In a new draft policy already cleared by Cabinet dubbed, Seeking to Revitalise the Sugar Industry, the State sheds light on the underlying issues contributing to the flooding of foreign sugar imports into the country and why it can’t trace all the sugar being sold to Kenyans.

The State proposes key measures to rectify the situation and enable Kenyans to access the sweetener and create jobs and business opportunities.

In a candid admission, the government concedes that lax enforcement of standards, porous borders, and fragmented regulatory oversight have all played a part in creating an environment where substandard sugar finds its way into the market.
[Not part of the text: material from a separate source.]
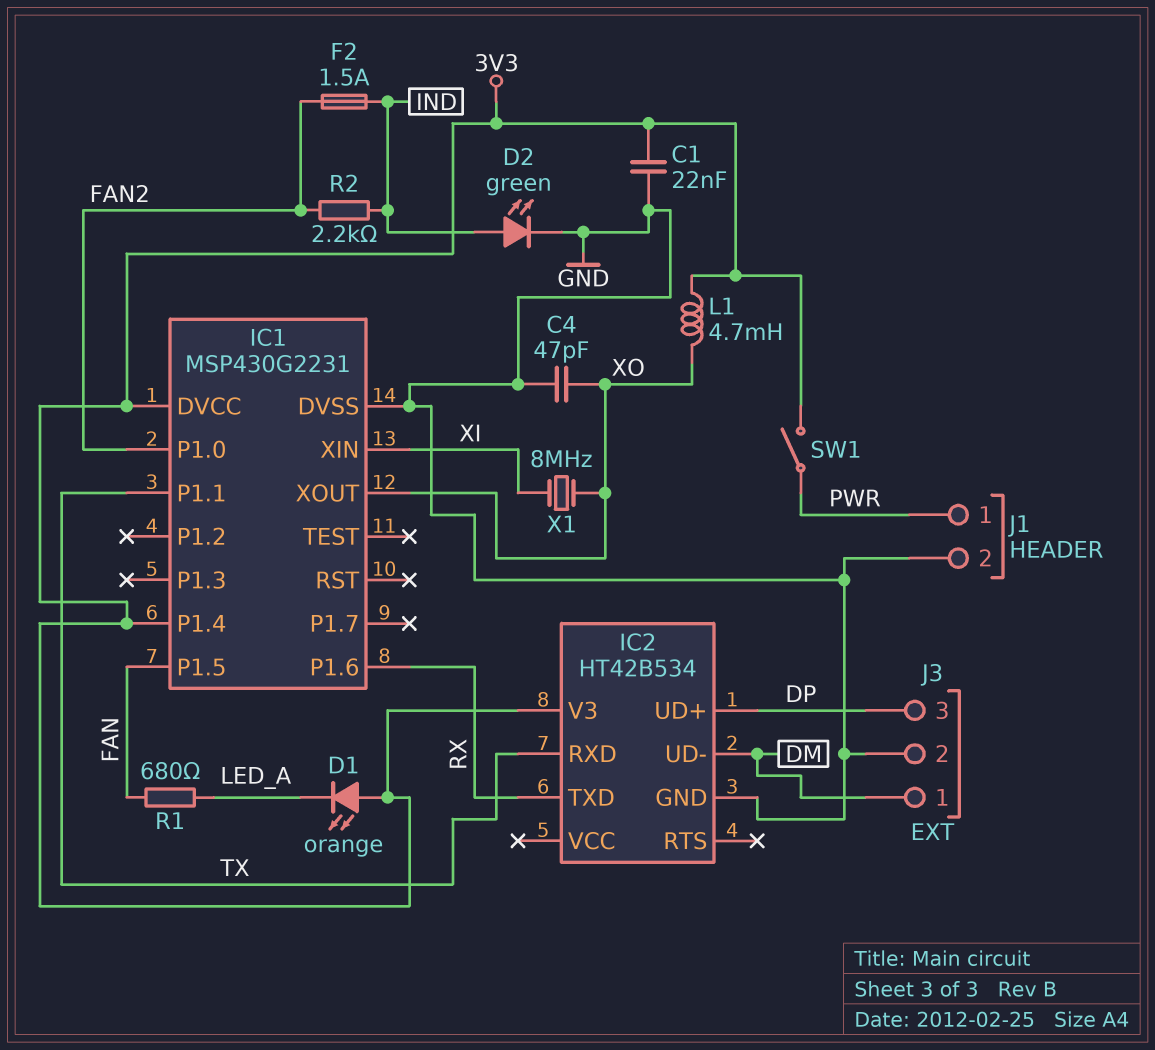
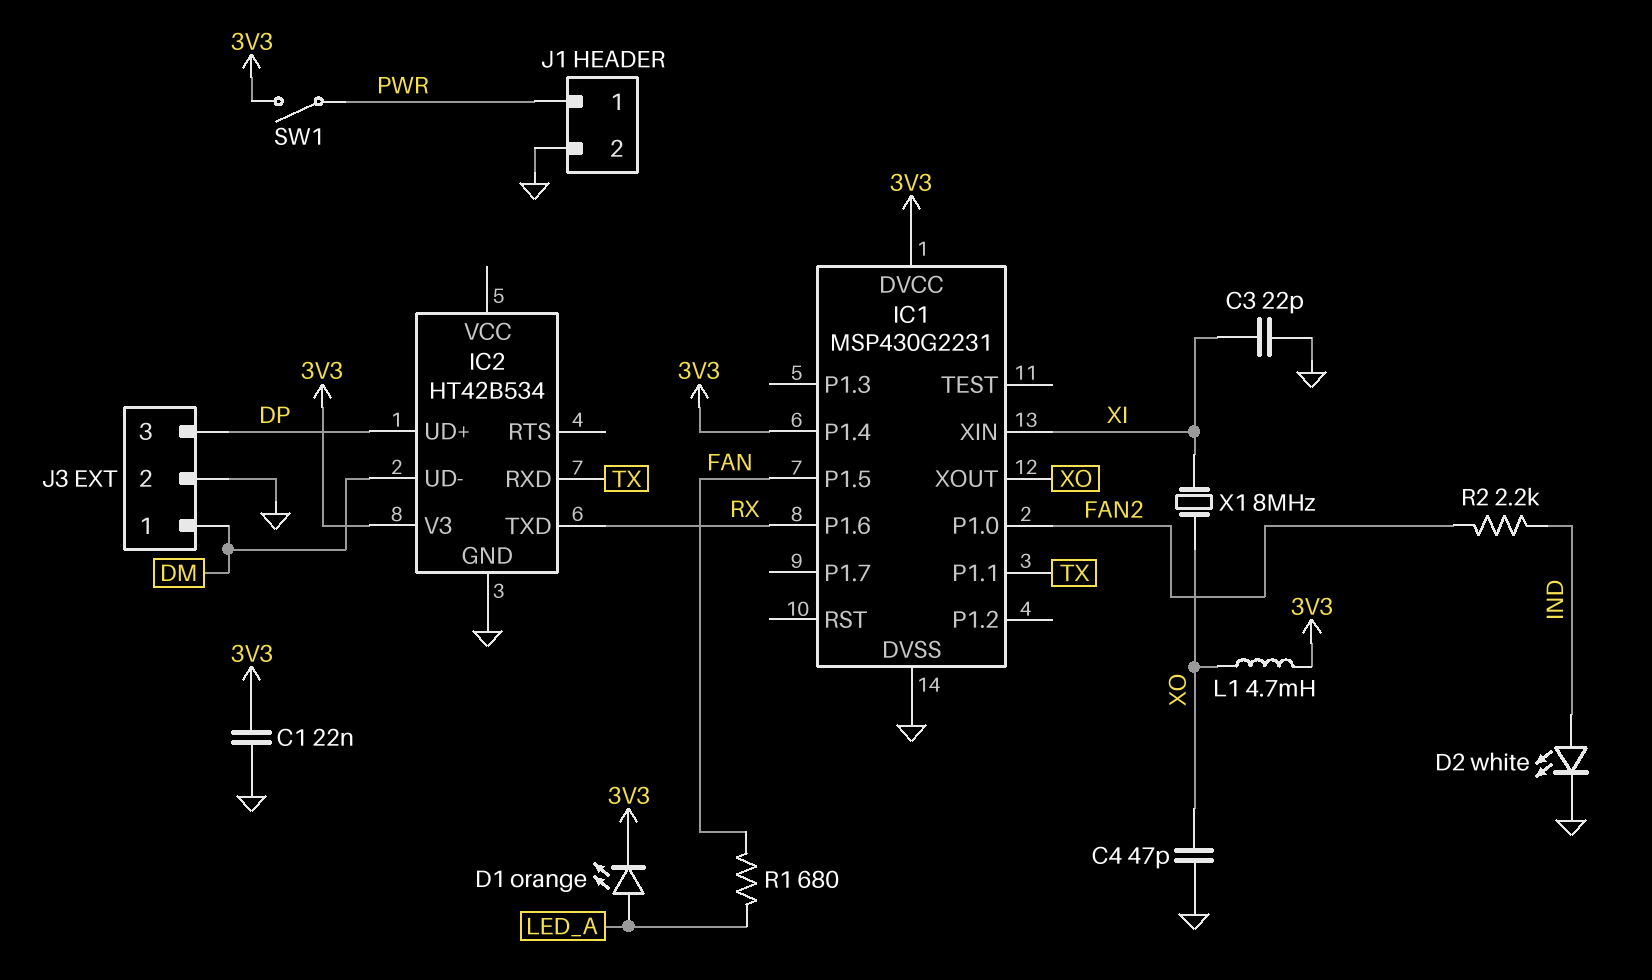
C3: none -> 22pF (GND, XI)
D1: LED orange (A 3V3, K LED_A) -> LED orange (A LED_A, K 3V3)
D2: LED green (A IND, K GND) -> LED white (A IND, K GND)
F2: 1.5A (FAN2, IND) -> none

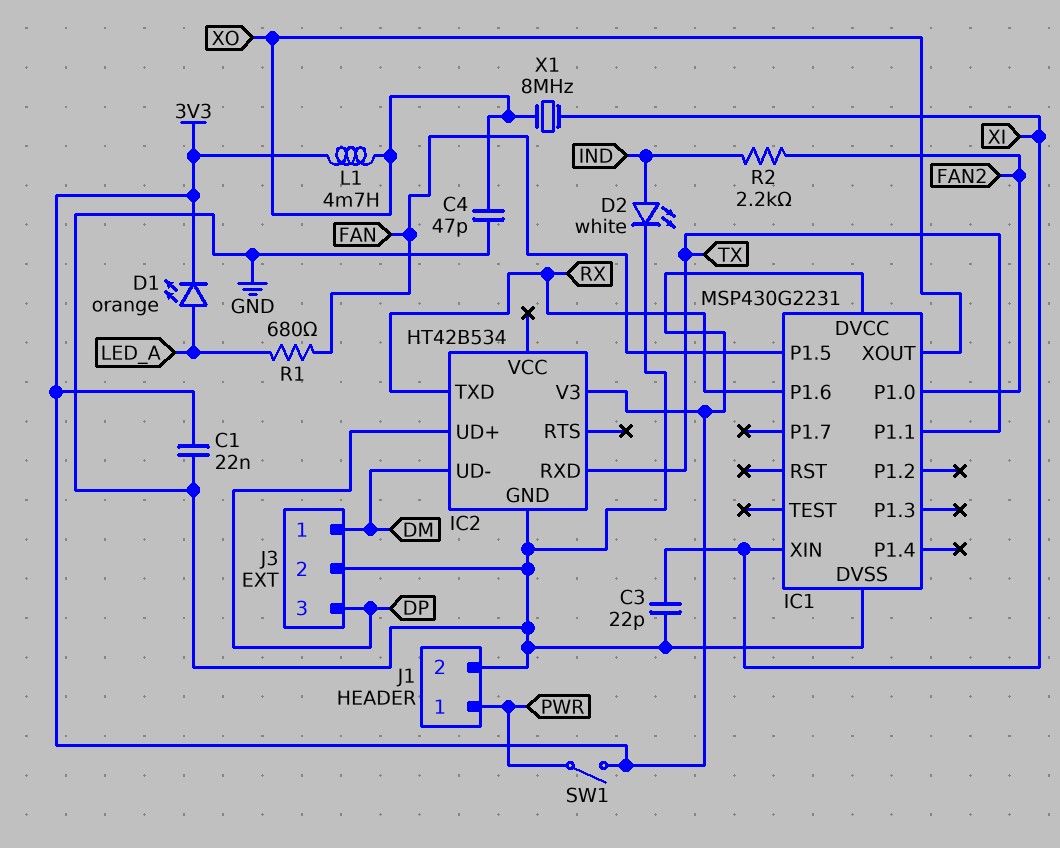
IC1 pin P1.4: 3V3 -> none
“Sugar repackaging with subpar labels due to lax standards enforcement leads to weak traceability and quality control. This sugar is not only cheaper but its quality cannot be vouched for, exposing consumers to health risks,” says the policy in part. These policy revelations come amidst growing concern over rising sugar prices and the integrity of the sugar supply chain.

Prices have doubled in the last two months from Sh200 for a 2kg packet of sugar to Sh500. This, the policy states, does not only compromise the traceability of sugar sources but also raises concerns about the quality and safety of the sugar available to consumers. “Kenya does not produce refined sugar; therefore, it has to meet this need through importation, creating an opportunity for diversion of the same to the consumer market,” states the policy document.

Why your sugar is expensive

The government’s policy highlights a range of challenges that have constrained the performance of the sugar industry, including high production costs, inadequate cane supply, low productivity, inefficient processing, delayed payments to farmers, illegal imports, and inadequate support services and infrastructure.

“Over the years, the performance of the industry has been constrained by high costs of production, inadequate cane supply, low sugarcane productivity and quality, inefficient processing of sugar, low-value addition initiatives, delayed payment to cane farmers, illegal sugar imports, poor technology dissemination and adoption, high levels of indebtedness, especially among public-owned mills, and inadequate support services and infrastructure,” The policy states.

To revitalise the industry, the draft policy emphasizes the need for sustainable cane supply, improved milling processes, a conducive business environment, enhanced support services, and strengthened institutional arrangements for effective governance.

State Department of Crop Development Principal Secretary Kello Harsama underscored the policy’s objectives, stating that the primary aim is to rejuvenate the sugar industry and make it competitive and sustainable. “Development of this policy has taken into account past attempts to improve the industry and involved all stakeholders,” Harsama said.

The policy outlines a roadmap to achieve this through various means, including ensuring the supply of quality sugarcane, providing fair returns for farmers, fostering a favourable business environment, and establishing robust governance mechanisms.

Cabinet Secretary for Agriculture and Livestock Development Mithika Linturi says the draft policy aims to develop a guideline that will facilitate the revitalisation needed for sustainable sugar and other allied industries’ growth and development.

“It endeavours to identify the salient relationships and linkages between the key stakeholders in the sugar industry, as well as provide a framework to guide specific policy actions/interventions, key one being government share divesture,” Linturi said.